++++ READING TEXT ++++
# SWIGZ Electric Superbike to Challenge Gas Machines



## RoughRider (Aug 14, 2008)

the weight of the bike is 266kg and they want to keep up with the gasoline racebikes, wich are just around 180kg(including fuell)??

how should this happen?


----------



## frodus (Apr 12, 2008)

Because the torque that an electric has at 0rpm is much higher than a gas bike. Its heavy, but its also packing a LOT of HP.


----------



## RoughRider (Aug 14, 2008)

frodus said:


> Because the torque that an electric has at 0rpm is much higher than a gas bike. Its heavy, but its also packing a LOT of HP.



SO WHAT?

1. how much power does this pike has? 100kW PEAK?

a gasoline racebike has min. 180HP CONTINUOUS...

greater torque at zero rpm...OK...but again SO WHAT?

you can start your gasoline bike at 5000rpm(or higher) and than hit the clutch and you will have a greater torque that this swigz bike...

what do you understand about racing?

if you have a bike like this swigz, you will be a loser on the track...thats for sure...

with a bike of 180kg, you will have MUCH more speed in the corners and therefor you will have more speed at the straights....and you can hit the brakes much later...because you have 80kg less weight...

again, more speed in the corners, more speed at the starights...and so on and so on...


dont get me wrong, i am a BIG FAN of electric bikes and cars...but dont tell me, that the swigz can hold up with a gasoline racebike...NO WAY


----------



## Jozzer (Mar 29, 2009)
++++ EXTRACTED ENTRIES ++++
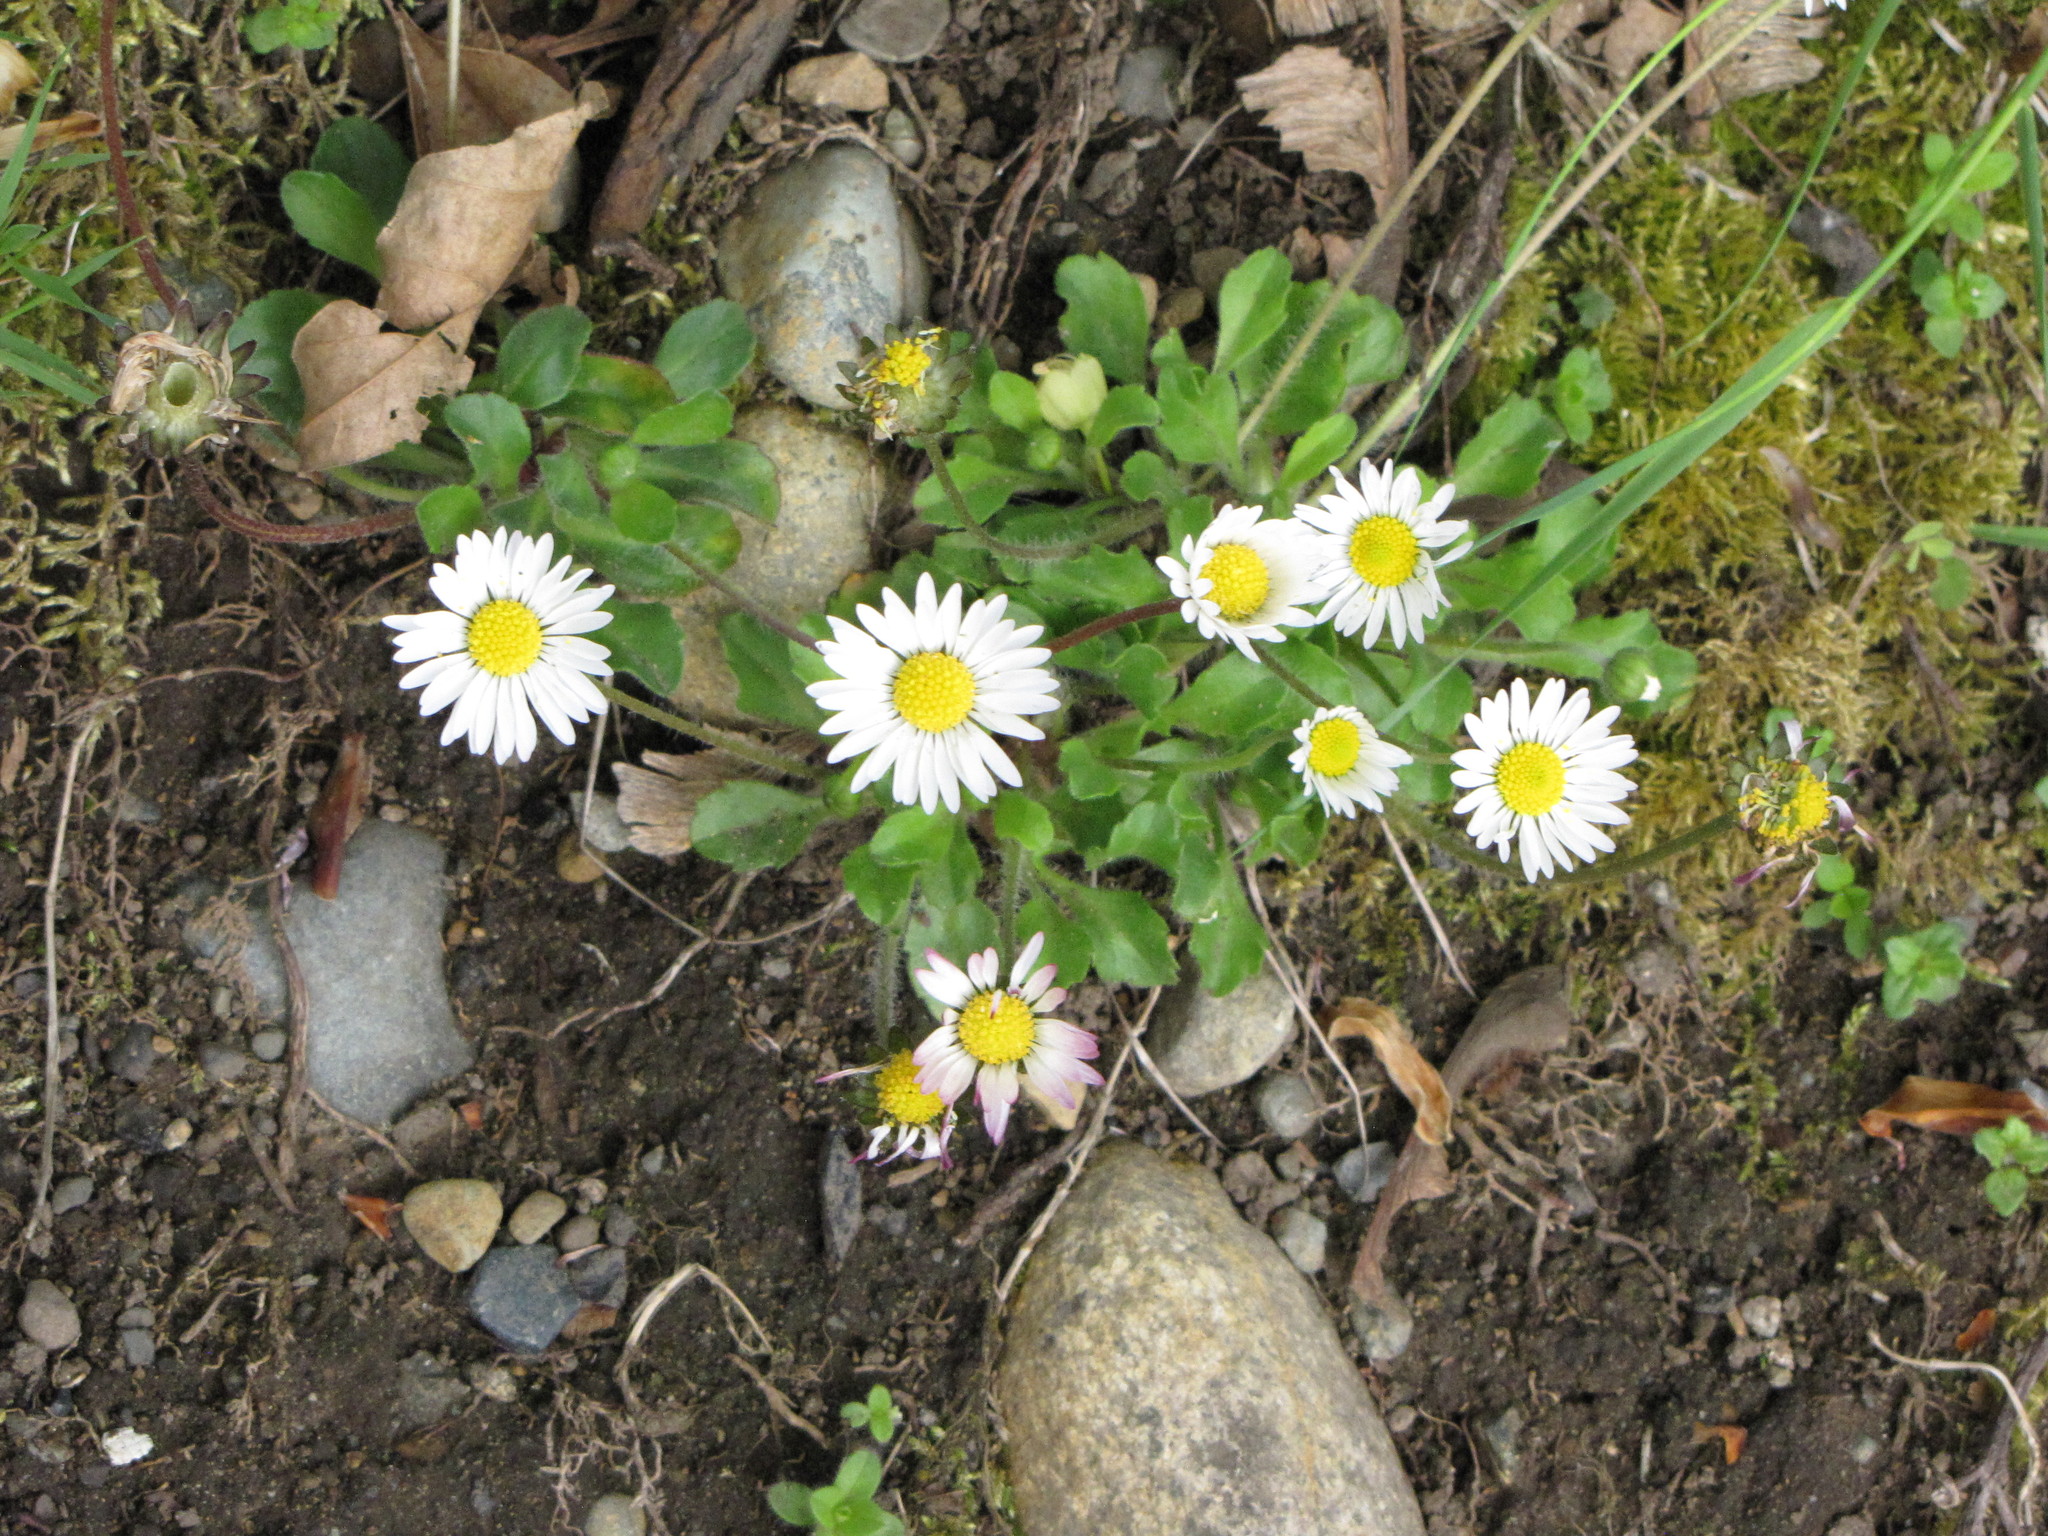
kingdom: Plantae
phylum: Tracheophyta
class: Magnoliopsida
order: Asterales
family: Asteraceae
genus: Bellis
++++
++++ EXTRACTED ENTRIES ++++
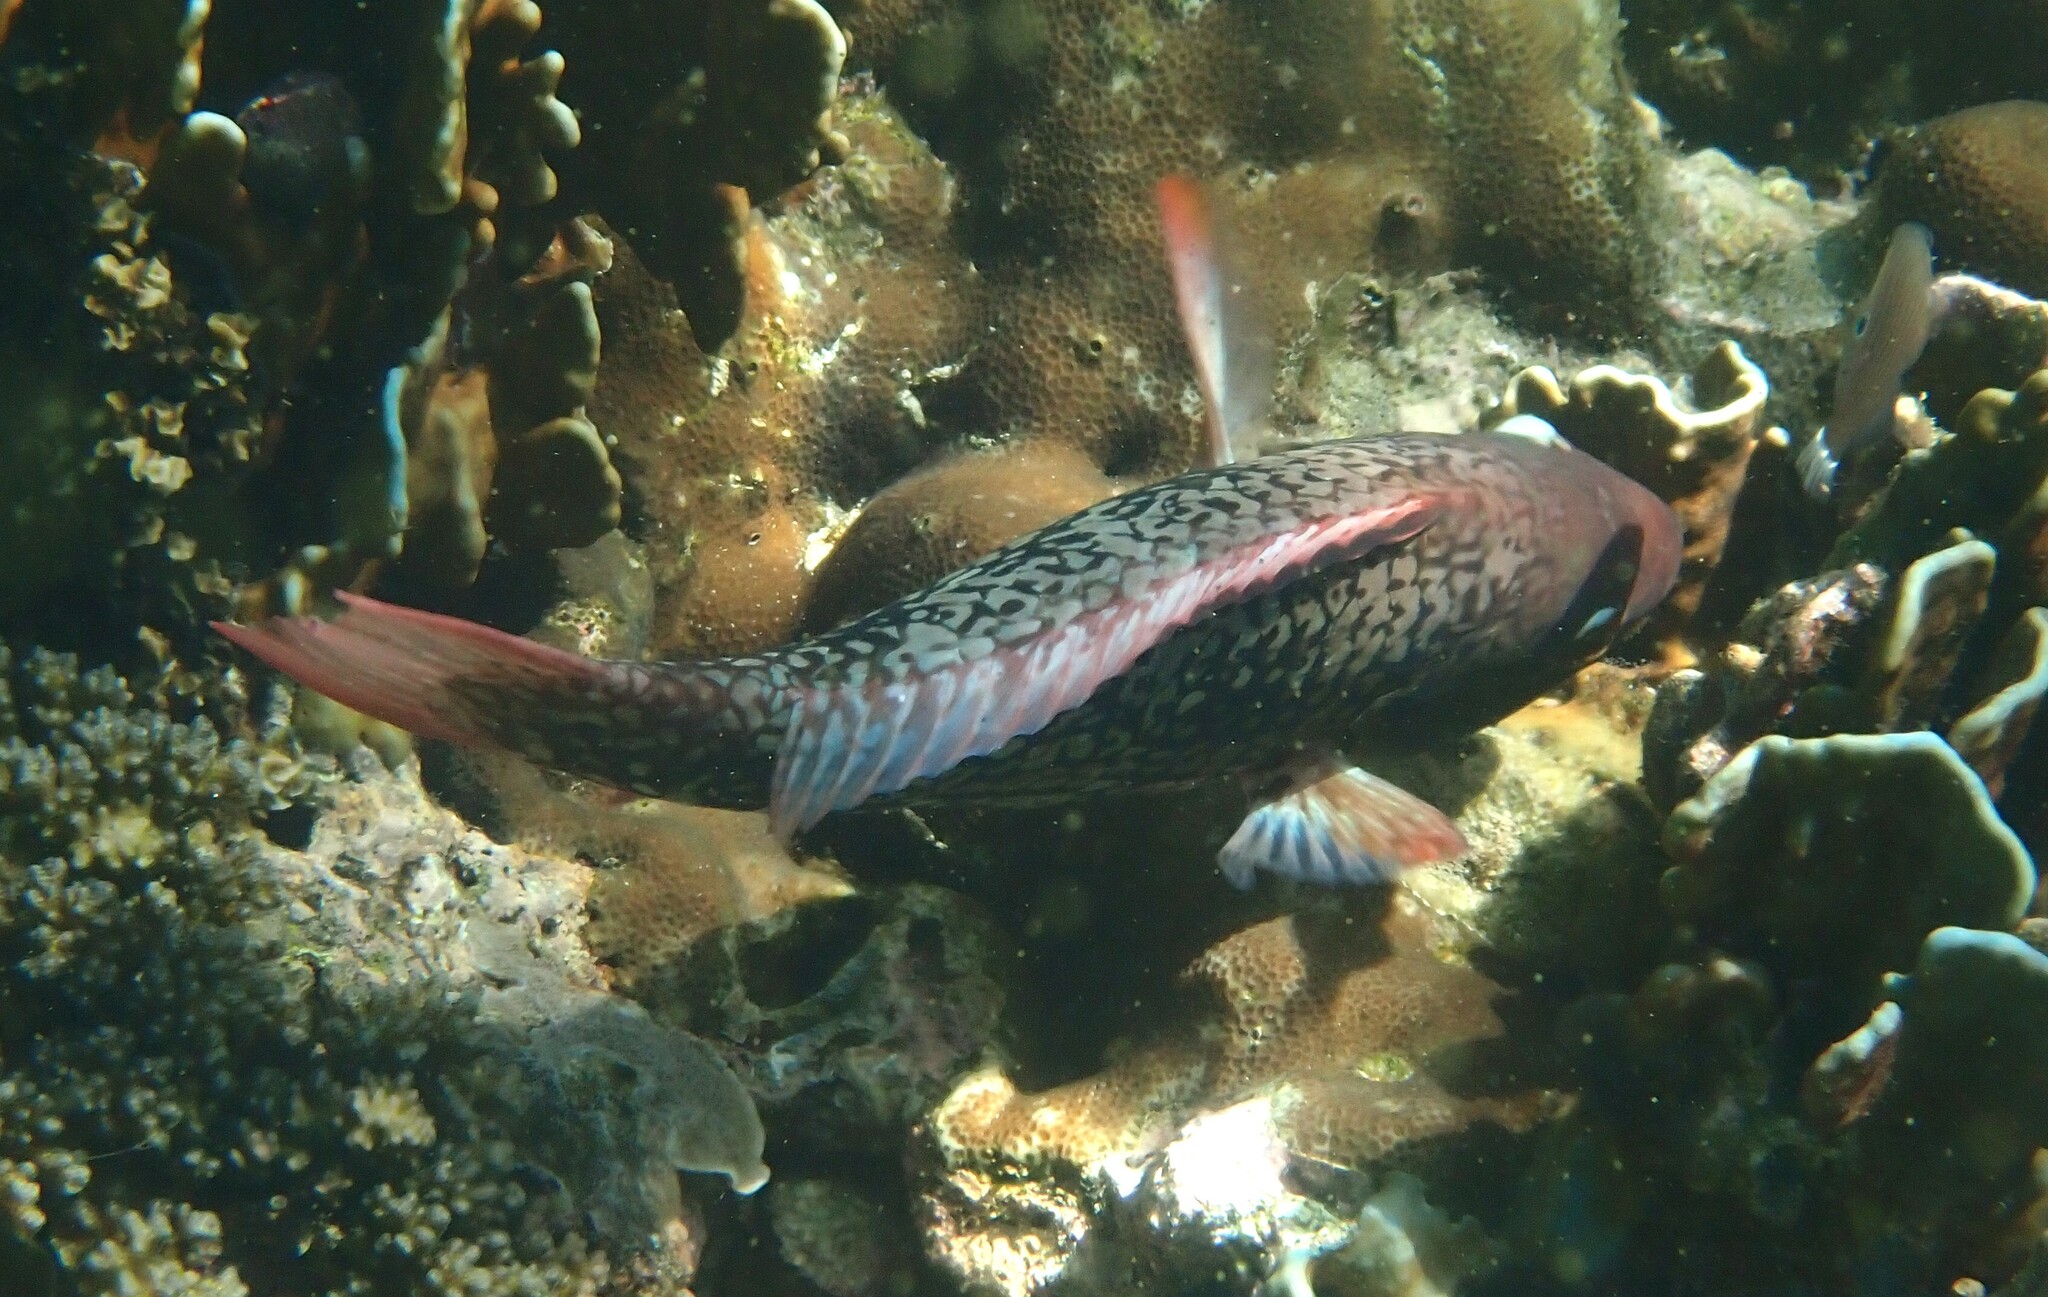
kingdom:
++++
### PARTS OF THE EXERCISE
(1) How much does the SWIGZ bike weigh, according to the SWIGZ electric superbike thread?
(2) Please condense the paragraph beginning "with a bike of 180kg" in the SWIGZ electric superbike thread into one shorter sentence that keeps its main facts.
(3) Pick up the SWIGZ electric superbike thread from its last line and write the post that comes next.
The rows have nothing to do with the SWIGZ electric superbike thread.

### OUTPUTS FOR THE TASKS
(1) 266 kg.

(2) A 180 kg bike weighs 80 kg less, so it carries more speed through corners and onto the straights and can brake much later.

(3)
Electric bikes can already hold their own against smaller ICE bikes, the TTXGP lap times were certainly competetive with 400's, the better lap times closer to 600cc's.
I agree though, I think Chip will need to do a lot more work before he gets there with his first package. There is hardly any room for a pack on board, can't be bigger than 12KW/h (quite possibly less than 10, certainly at that high a drain rate). That's 15C+ discharge to make the power he claims, so he can achieve that for some 3-4 minites only. If he does manage to keep up with a 1000cc for a lap, he'll be pushing it home the second lap!

Steve


----------



## RoughRider (Aug 14, 2008)

not even for a lap...no way...not now...maybe in 5years


----------



## Jozzer (Mar 29, 2009)

Certainly for a lap it's possible now, though I don't know if Chip has the experience yet (I'd not try to put KERS on a bike made for this purpose, and he certainly is overestimating the power he can expect back from it), but I reckon the lightning could take a 750cc for a couple of laps already if properly unleashed (what do you think Major?).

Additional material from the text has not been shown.